Data to examine
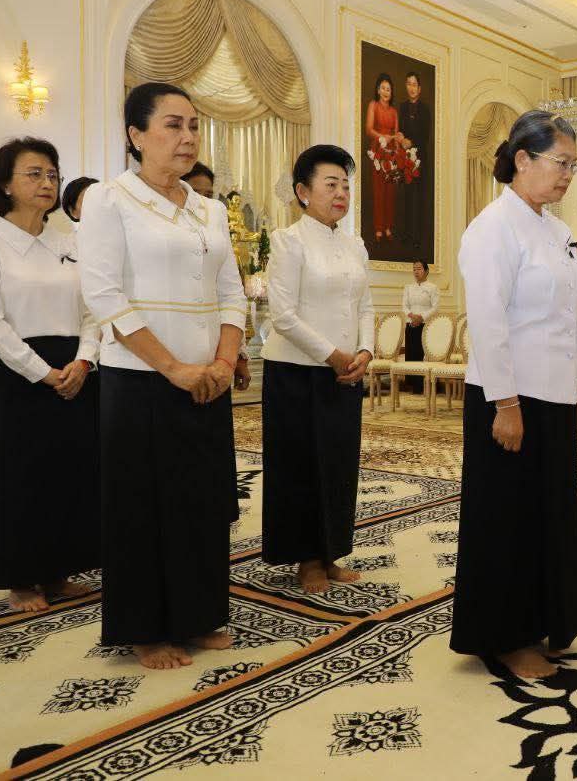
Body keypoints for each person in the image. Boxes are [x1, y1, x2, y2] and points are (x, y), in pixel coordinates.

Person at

==

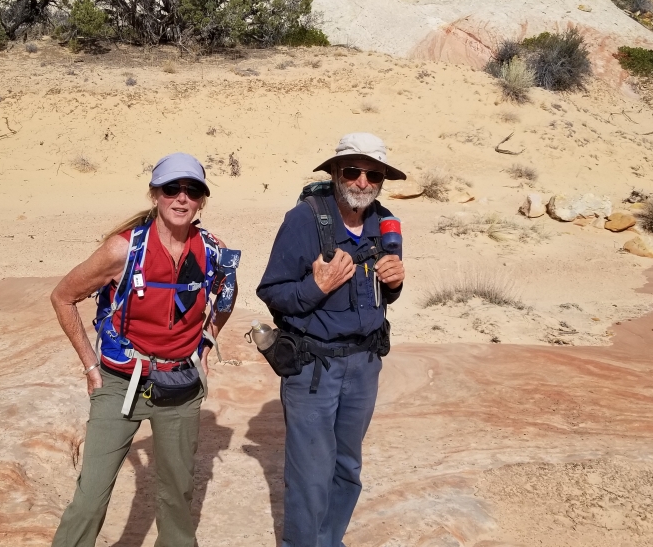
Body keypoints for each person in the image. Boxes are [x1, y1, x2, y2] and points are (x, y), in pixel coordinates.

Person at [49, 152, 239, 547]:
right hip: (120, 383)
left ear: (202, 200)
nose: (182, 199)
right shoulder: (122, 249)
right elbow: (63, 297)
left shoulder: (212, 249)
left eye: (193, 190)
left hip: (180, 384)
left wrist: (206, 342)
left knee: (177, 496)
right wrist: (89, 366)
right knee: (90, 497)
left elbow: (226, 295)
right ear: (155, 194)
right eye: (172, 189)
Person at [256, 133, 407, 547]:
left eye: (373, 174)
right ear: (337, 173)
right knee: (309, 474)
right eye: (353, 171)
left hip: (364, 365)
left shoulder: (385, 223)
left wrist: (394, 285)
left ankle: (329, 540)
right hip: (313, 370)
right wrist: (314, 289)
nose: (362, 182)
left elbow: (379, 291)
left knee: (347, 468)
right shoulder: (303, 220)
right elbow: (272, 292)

What you need to do
When a line of the material holds the string "shoulder", copy that line.

Answer below
right shoulder: (122, 249)
left shoulder: (212, 249)
left shoulder: (385, 223)
right shoulder: (303, 220)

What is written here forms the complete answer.